Mahkamah Konstitusi (MK) menggelar sidang permohonan Partai Demokrat (PD)
mengenai perselisihan hasil pemilihan umum (PHPU) di gedung MK, Jumat (22/5)
pukul 10.00 WIB. Sidang dengan agenda pemeriksaan pendahuluan ini dilakukan
Panel Hakim II yang dipimpin A. Mukhtie Fadjar dengan anggota Muhammad Alim dan
Maria Farida Indrati.
Tampak hadir dalam persidangan, Tim Advokasi Hukum DPP-Partai Demokrat,
yakni Amir Syamsuddin, Yosef B. Badoeda, Wahyudin, Utomo A. Karim, Didi Irawadi
Syamsuddin, Inu Kertapati dan lainnya. Hadir pula Jaksa Pengacara Negara (JPN)
Purwani Utami, Ifan Damanik dan Nur Tamam mewakili KPU dan KPU dari berbagai
daerah sebagai Turut Termohon juga hadir, yakni dari KPU Cilacap, Semarang,
Magelang Jawa Tengah, Sumba Barat Daya, Ende NTT, Ronte Dao, Sumenep, Surabaya
dan Madiun, dan Dapil VIII, Batam, Samosir Sumatera Utara, dan Manado.
Persidangan sesi pertama ini diagendakan sampai pukul 11.30 WIB. Atas kesempatan
yang diberikan hakim, Amir Syamsuddin, Koordinator Tim menyampaikan pokok-pokok
permohonan dengan uraian permasalahan di masing-masing dapil yang
diperselisihkan.
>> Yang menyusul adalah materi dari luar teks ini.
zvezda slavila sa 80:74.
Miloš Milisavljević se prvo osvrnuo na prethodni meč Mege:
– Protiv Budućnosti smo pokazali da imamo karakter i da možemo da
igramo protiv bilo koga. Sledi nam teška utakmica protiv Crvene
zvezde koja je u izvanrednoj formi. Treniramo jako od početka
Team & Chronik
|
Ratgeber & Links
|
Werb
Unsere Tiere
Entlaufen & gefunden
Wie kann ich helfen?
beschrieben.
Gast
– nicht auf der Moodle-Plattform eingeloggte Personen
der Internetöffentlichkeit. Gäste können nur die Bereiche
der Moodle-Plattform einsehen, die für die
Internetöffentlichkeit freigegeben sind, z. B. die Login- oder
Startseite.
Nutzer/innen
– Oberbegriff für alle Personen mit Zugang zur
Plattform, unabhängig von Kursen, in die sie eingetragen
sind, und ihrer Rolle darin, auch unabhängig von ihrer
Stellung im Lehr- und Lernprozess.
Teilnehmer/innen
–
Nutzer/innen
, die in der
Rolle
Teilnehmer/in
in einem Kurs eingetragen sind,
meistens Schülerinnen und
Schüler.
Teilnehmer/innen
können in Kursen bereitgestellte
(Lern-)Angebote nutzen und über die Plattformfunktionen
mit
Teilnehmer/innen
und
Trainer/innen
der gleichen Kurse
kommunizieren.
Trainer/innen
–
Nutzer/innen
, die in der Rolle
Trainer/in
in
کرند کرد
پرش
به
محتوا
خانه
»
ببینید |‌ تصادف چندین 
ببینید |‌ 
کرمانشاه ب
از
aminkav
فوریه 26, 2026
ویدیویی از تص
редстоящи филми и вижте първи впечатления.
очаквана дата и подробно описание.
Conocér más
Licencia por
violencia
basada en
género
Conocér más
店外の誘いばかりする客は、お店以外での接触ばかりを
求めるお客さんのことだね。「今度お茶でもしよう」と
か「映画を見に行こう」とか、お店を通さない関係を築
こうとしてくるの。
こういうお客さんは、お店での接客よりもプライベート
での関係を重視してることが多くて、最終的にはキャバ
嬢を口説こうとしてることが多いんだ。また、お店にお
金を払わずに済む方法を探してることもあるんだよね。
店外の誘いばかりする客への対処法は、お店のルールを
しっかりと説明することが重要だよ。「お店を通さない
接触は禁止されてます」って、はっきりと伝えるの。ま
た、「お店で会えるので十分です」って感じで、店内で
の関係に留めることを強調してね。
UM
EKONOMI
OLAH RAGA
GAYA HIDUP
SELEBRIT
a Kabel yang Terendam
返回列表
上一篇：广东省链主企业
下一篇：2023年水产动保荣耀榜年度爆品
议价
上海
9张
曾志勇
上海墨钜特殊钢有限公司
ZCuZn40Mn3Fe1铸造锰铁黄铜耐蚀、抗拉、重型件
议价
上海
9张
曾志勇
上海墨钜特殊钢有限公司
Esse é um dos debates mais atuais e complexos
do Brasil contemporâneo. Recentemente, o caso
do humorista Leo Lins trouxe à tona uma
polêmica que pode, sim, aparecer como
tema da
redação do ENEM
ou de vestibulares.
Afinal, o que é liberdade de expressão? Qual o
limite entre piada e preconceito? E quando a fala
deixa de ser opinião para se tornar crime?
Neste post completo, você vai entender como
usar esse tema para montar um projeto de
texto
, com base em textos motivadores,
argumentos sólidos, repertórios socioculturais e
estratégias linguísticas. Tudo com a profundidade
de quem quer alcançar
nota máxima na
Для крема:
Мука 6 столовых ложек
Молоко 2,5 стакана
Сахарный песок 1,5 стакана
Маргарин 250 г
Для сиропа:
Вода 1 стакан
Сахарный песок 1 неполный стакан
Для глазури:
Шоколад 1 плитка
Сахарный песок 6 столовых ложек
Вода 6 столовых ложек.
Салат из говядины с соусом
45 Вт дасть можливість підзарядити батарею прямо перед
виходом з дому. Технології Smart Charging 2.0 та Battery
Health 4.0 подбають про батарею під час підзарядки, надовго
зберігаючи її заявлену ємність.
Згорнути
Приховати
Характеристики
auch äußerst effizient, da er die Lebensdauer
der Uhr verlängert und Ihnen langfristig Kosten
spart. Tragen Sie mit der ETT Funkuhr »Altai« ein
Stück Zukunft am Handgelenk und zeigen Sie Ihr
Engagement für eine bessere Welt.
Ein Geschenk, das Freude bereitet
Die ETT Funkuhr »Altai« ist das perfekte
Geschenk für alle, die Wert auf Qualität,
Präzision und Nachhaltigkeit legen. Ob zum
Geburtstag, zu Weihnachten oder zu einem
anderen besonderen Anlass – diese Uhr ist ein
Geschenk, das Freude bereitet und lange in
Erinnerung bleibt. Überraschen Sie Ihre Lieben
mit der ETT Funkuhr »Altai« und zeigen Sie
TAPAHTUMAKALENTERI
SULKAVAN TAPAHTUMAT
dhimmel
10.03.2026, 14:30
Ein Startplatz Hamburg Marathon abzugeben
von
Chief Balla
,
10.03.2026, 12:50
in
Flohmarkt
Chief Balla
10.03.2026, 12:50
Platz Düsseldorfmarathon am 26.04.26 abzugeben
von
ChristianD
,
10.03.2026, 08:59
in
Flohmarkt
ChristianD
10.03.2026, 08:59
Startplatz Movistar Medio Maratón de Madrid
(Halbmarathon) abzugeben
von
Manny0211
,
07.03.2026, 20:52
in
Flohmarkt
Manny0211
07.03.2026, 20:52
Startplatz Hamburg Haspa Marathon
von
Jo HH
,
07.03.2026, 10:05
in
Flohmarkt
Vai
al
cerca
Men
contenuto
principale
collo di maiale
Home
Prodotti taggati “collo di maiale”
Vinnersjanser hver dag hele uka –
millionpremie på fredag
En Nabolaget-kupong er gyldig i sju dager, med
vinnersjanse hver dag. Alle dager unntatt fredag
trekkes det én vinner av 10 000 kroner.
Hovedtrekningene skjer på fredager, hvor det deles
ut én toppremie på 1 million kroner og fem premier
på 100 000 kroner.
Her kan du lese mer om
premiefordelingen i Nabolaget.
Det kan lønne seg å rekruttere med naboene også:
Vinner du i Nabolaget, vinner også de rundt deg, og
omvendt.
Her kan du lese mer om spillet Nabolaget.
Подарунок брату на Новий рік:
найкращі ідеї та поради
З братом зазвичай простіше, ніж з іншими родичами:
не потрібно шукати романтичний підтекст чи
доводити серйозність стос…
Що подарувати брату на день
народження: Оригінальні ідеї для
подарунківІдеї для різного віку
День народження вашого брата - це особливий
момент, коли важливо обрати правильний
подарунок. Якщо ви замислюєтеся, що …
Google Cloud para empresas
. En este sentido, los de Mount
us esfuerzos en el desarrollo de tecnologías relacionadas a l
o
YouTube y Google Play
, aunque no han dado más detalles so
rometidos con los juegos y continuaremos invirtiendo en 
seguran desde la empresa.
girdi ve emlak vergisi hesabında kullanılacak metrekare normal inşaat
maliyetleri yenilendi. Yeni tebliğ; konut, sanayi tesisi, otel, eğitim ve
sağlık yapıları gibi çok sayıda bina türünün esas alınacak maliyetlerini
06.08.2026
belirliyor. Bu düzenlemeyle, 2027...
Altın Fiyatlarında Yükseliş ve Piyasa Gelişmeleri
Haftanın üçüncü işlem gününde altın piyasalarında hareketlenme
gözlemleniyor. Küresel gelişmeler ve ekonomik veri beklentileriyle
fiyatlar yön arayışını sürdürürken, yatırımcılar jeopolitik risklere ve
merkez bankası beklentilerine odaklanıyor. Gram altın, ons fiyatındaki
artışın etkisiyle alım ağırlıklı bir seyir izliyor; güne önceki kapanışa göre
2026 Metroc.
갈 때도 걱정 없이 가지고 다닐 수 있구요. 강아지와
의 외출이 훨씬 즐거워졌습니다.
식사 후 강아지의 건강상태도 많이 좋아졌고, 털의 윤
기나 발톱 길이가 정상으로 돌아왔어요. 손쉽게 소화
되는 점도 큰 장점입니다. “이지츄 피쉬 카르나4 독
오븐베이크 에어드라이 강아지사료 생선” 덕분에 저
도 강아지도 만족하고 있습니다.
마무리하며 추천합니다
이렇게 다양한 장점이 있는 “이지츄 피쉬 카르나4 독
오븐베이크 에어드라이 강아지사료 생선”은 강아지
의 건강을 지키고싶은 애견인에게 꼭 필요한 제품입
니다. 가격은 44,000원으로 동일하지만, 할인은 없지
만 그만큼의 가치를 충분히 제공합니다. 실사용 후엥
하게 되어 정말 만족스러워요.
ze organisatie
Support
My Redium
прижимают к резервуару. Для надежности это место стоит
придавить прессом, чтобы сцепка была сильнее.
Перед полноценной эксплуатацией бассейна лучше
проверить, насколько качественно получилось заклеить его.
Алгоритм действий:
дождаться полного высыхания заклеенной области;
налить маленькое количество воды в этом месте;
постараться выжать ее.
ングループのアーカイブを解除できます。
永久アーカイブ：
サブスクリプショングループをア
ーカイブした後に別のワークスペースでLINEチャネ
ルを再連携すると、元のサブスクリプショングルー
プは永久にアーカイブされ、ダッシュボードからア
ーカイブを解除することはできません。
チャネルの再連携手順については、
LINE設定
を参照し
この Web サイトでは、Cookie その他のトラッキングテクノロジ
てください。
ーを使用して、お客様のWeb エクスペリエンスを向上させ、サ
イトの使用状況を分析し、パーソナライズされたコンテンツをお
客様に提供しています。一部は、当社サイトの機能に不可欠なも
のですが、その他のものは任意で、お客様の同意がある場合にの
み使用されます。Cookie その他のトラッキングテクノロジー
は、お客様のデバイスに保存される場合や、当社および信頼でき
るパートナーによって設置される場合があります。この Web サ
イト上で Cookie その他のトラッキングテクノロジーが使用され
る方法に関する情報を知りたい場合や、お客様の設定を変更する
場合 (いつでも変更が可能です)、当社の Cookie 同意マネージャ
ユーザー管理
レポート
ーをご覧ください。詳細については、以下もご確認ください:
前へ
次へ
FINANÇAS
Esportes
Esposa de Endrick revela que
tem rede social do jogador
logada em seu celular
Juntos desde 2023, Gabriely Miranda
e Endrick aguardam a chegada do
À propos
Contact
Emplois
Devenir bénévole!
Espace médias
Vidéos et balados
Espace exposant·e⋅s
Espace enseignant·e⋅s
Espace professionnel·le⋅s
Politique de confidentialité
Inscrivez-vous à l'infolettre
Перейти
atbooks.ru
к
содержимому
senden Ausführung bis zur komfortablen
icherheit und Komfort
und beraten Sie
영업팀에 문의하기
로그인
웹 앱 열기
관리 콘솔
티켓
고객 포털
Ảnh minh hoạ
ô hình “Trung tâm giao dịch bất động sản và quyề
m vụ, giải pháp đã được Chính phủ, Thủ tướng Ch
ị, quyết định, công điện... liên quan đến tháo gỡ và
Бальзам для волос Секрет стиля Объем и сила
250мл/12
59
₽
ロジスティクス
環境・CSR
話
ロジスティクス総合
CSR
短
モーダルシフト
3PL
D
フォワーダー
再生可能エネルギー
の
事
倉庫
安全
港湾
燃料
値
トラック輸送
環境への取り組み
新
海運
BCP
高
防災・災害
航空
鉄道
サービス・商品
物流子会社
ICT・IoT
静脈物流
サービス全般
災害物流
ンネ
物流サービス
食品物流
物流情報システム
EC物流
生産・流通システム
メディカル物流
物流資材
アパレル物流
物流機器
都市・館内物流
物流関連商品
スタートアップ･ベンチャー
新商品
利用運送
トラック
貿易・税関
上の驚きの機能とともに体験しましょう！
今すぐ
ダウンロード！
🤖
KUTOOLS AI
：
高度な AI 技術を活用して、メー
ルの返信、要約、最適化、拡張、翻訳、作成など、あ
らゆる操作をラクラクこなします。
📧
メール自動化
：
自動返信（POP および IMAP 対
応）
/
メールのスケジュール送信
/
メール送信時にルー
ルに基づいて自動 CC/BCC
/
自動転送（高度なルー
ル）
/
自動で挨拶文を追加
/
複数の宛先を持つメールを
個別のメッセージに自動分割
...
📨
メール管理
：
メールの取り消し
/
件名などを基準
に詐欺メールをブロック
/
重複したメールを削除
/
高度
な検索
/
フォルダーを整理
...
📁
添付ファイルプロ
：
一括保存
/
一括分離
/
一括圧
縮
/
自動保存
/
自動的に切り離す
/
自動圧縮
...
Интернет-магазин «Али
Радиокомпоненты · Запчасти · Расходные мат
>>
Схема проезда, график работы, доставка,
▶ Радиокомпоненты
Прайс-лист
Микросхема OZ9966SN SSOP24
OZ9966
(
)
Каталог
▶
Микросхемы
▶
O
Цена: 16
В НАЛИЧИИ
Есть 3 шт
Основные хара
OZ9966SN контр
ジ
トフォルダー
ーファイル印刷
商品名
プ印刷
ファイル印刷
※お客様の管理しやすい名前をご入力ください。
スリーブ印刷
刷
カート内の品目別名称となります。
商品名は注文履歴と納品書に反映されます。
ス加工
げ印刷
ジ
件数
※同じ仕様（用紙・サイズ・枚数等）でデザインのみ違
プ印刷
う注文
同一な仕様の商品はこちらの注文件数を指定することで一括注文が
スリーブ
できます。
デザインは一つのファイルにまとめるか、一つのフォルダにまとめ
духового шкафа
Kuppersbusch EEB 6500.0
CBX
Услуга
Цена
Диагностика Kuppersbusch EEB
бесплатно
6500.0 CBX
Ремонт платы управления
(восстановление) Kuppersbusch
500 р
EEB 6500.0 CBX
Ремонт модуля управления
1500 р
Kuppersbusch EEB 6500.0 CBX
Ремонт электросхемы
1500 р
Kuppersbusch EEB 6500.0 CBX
Kuasa Partai Demokrat juga menyampaikan perbaikan sistematika
permohonan dan substansi kecil dalam persidangan.
PD Sengketakan Perolehan Suaranya di 39 Dapil
Partai Demokrat mempersoalkan penetapan dan pengumumam KPU mengenai hasil
pemilu anggota legislatif 9 Mei lalu di 39 daerah pemilihan (dapil) di
Indonesia. Dalil-dalil Pemohon yang disusun dan dikemukakan dalam persidangan
dalam sistematikanya terbagi dalam tiga kelompok, yakni untuk pemilu DPR, DPRD
Provinsi dan DPRD Kabupatan/Kota. Untuk pemilu anggota DPR, semula Pemohon
mengemukakan 6 dapil, akan tetapi kemudian di Dapil X Jawa Timur dikeluarkan
dari permohonan, karena menurut Pemohon overlapping dengan Dapil II Jawa
Timur.
Sebagaimana permohonan yang dibacakan di persidangan, di Dapil X Jawa
Timur, berdasar data KPU, Partai Demokrat memperoleh 436.555 suara, sedangkan
PAN 105.872 suara. Sedangkan perolehan Partai Demokrat menurut versinya adalah
436.555, sedangkan PAN tidak memperoleh suara sama sekali. Atas kejanggalan
tersebut, Muktie mengklarifikasi angka tersebut. ”Apakah masuk akal, PAN hanya
mendapat 1 suara?” tanya Mukhtie kepada kuasa Pemohon. ”Soalnya anda harus
membuktikan hilangnya 105.872 suara? Jadi, harus masuk akal juga permohonan,”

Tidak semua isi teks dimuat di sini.